I have never met Lynne Laino in person but know of her through the competitive cooking world. I have heard she is a lovely person with a big heart. Lynne certainly proved that to be true when she sent me a wonderful box of cookbooks to help rebuild my cookbook library that was destroyed in a flood. Every book would have been something I had picked out myself. Two of these books, the Hershey Chocolate and a vintage Pillsbury Bake-Off book were ones I lost in the flood and now I have copies back on the shelf. Thank you, Lynne!
I looked through all of them to find a recipe to make for the blog. It was the last one, an Amish cookbook that got my attention.
When I first opened the book there was a note from Lynne:
The decision was made. If Lynne had a soft spot for Amish food, then that was what I was going to make. As it turns out, I also have a soft spot for Amish food. I have fond memories of eating at an Amish restaurant with my mom and grandmother many years ago. The simple and delicious food was served family style with a variety of breads, vegetables, fruits, soups, salads, casseroles, and desserts. I still remember my favorite items were the soft dinner rolls, bread-and-butter pickles, and the cucumbers in sour cream and dill. When I saw the recipe for “Cucumber Cream Salad” I knew that was it.

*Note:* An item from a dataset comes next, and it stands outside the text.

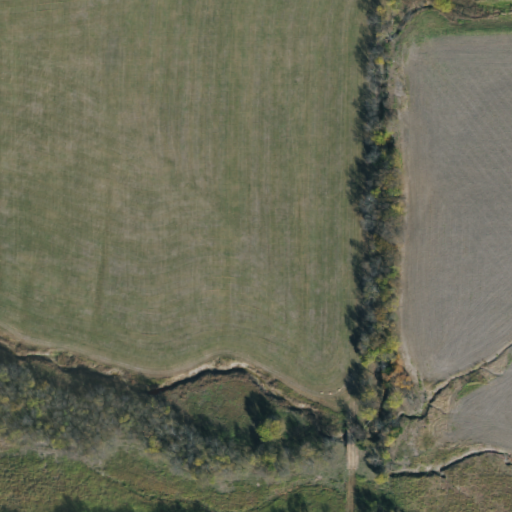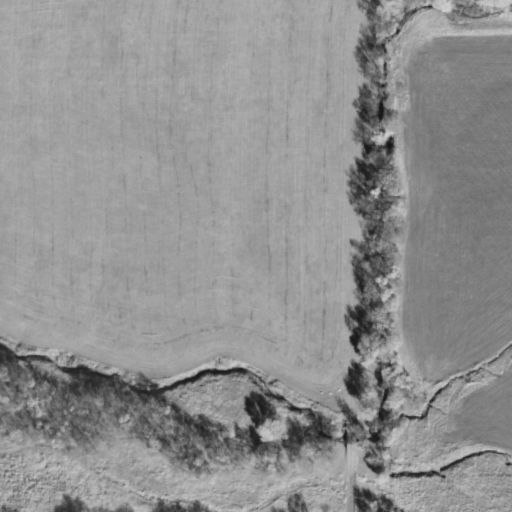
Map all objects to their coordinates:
park: (458, 6)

The salad is simple, as all Amish food is, but so good and comforting. The cucumbers are served with a sour cream dressing with nothing else but salt, pepper, vinegar, and fresh dill. It’s sprinkled with some paprika for color. The Amish are modest people who live self-sufficiently with almost all ingredients home grown. Their cooking style reflects those qualities to make meals that are wholesome, satisfying, and plentiful without being indulgent. All that describes this wonderful cucumber dish. The only thing I did differently was add more of the chopped fresh dill because I can never get enough dill. I wonder if that would be thought of as indulgent? Maybe so, but dill is so good..

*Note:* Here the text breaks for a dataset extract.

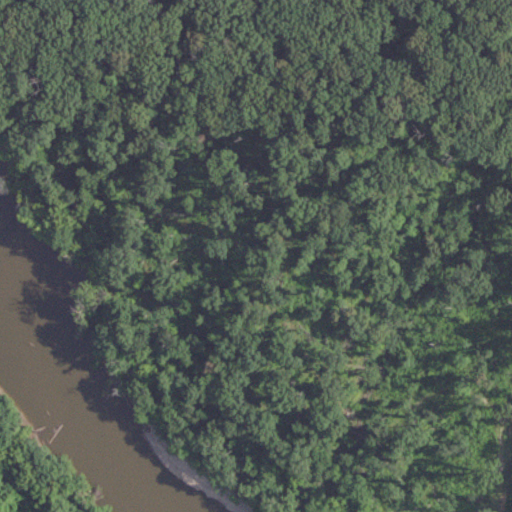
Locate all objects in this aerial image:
river: (67, 400)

The cookbook is full of beautiful photos of farmland, kitchens, children playing, animals, and everyone working hard to sustain their way of life. Some of the recipes include soups with many having beans; stuffed vegetables using tomato shells, cabbage, or zucchini; egg dishes, fried chicken, pork dishes with sauerkraut, lamb, sausages, potatoes, fruit pies, custards, breakfast breads, and many preserves made from the trees and gardens of the farm.
Thank you again, Lynne, for all the lovely cookbooks and bringing back fond memories of enjoying an Amish meal long ago with my mom and grandmother. I will treasure your books. They have a happy home on my shelves.
- 1 large cucumber, thinly sliced
- ½ cup sour cream
- 1 Tablespoon white vinegar
- Pepper, to taste
- 1 teaspoon chopped fresh dill (although I used lots more because I love dill!)
- Fresh dill sprigs
- Place cucumber slices in a colander and sprinkle with salt. Leave it to drain for a few hours.
- Rinse drained cucumbers in cold water and pat dry. Place in a bowl.
- Mix together sour cream, vinegar, pepper, and chopped dill. Stir into the cucumbers in bowl. Sprinkle with paprika and garnish with fresh dill sprigs. Serves 4.